Перепишите часть отрывка о мимесисе, начиная с «Языки эти трудно» и заканчивая «мужа самой философии.», и замените в ней «гул» на «шум».

═════ ИСХОДНЫЙ ОТРЫВОК

Языки эти трудно различить, они почти не говорят по очереди, напротив, они друг друга перебивают, злятся, чуть ли не бесятся, во всяком случае стараются друг друга перекричать, создавая особый мощный гул этой книги, можно было бы сказать ее пафос или, во всяком случае, ее настрой, тональность, по которой безошибочно угадывается слово философа, не мальчика, но вечного мужа самой философии.
Если сказать, что речь идет о языке философии и языке литературы, это будет слишком просто, слишком очевидно и слишком поверхностно; речь идет, как мне представляется, о более глубокой стихии, которая лишь частично схватывается институциональными или жанровыми различиями между литературой и философией,  при том что последние, по словам М. Хайдеггера, «стоят на противоположных вершинах, но говорят одно и то же»[12, с.154 ]. Нет, дело идет, не о литературе и философии, не о языке философии и языке литературы, но об одном общем для этих творческих практик механизме, который, собственно и исследует В.А. Подорога предлагая назвать его «мимесисом». Строго говоря, этот механизм характерен не только для литературы и философии; это гораздо более универсальная категория творческого представления или предъявления реальности, точнее, двух видов реальности, один из которых формируется внутри человеческого бытия, тогда как другой находится тем или иным образом вне человека. В этом отношении дело идет о мимесисе как основном приеме представления соотношения между двумя видами реальности – внутренней, человеческой, психической или ментальной, и внешней, нечеловеческой, каковая может принимать различные формы, в зависимости от точки зрения и технического инструментария вовне смотрящего. Такова исходная концепция В.А. Подороги, которую он и предполагает утвердить в своих картезианских размышлениях о русской литературе.

══════════
═════ ДАННЫЕ

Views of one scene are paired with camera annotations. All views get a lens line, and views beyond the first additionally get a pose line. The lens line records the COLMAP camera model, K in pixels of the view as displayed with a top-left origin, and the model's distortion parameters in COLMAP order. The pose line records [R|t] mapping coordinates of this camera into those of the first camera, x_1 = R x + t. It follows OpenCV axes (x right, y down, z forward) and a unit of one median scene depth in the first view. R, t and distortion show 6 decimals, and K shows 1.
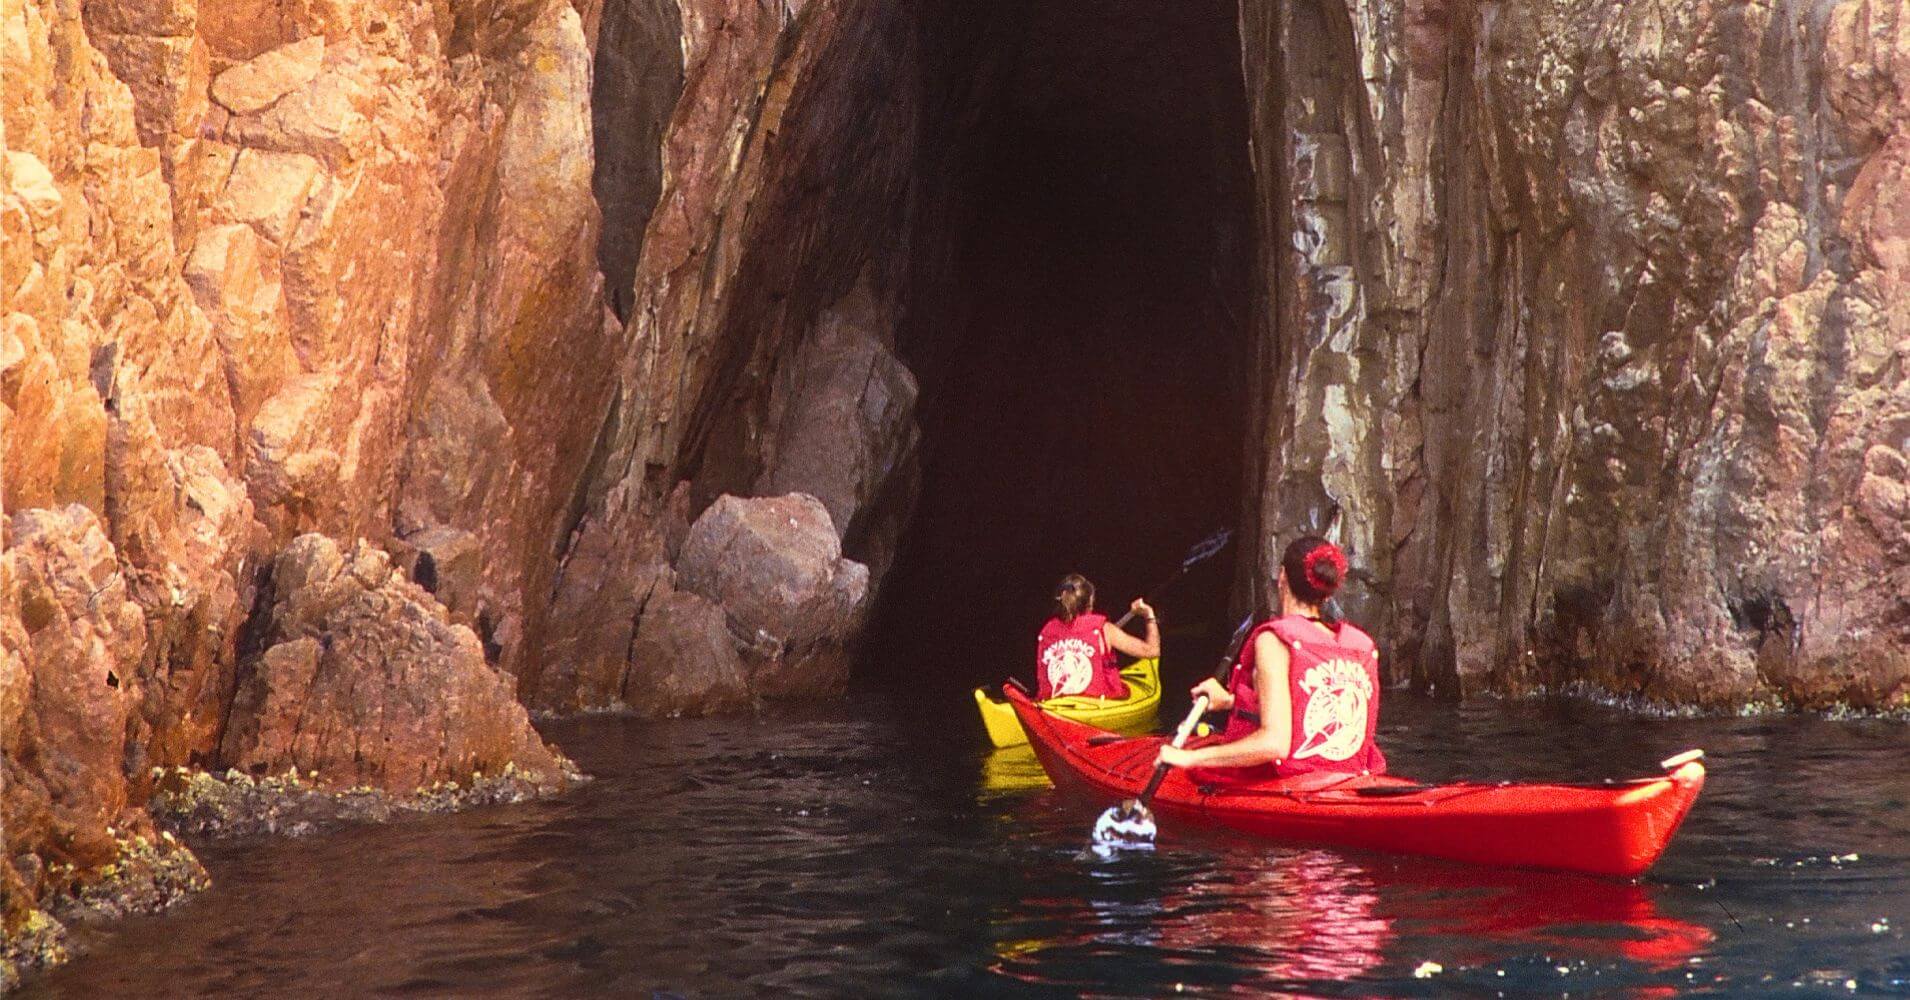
lens RADIAL K [[2667.1, 0, 955.0], [0, 2667.1, 500.0], [0, 0, 1]] dist [-0.005234, 0.485267]
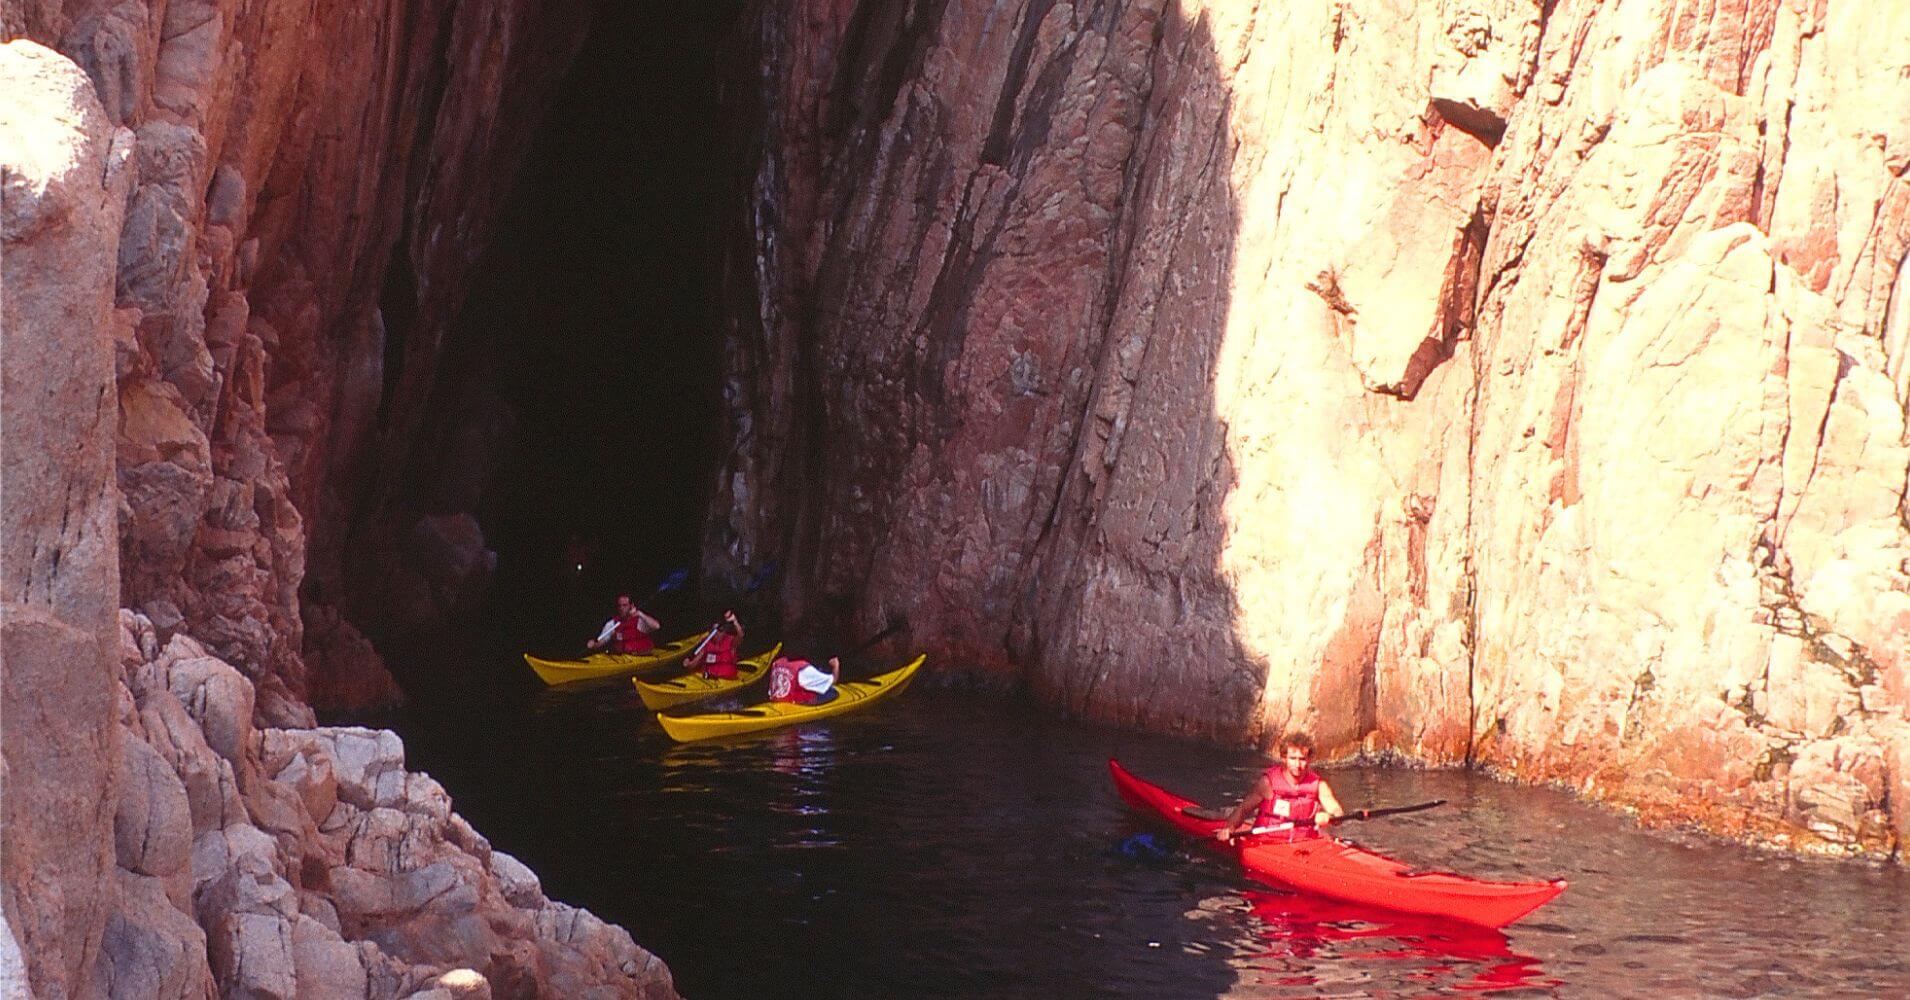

══════════

# ОТВЕТ НА ЗАДАНИЕ
Языки эти трудно различить, они почти не говорят по очереди, напротив, они друг друга перебивают, злятся, чуть ли не бесятся, во всяком случае стараются друг друга перекричать, создавая особый мощный шум этой книги, можно было бы сказать ее пафос или, во всяком случае, ее настрой, тональность, по которой безошибочно угадывается слово философа, не мальчика, но вечного мужа самой философии.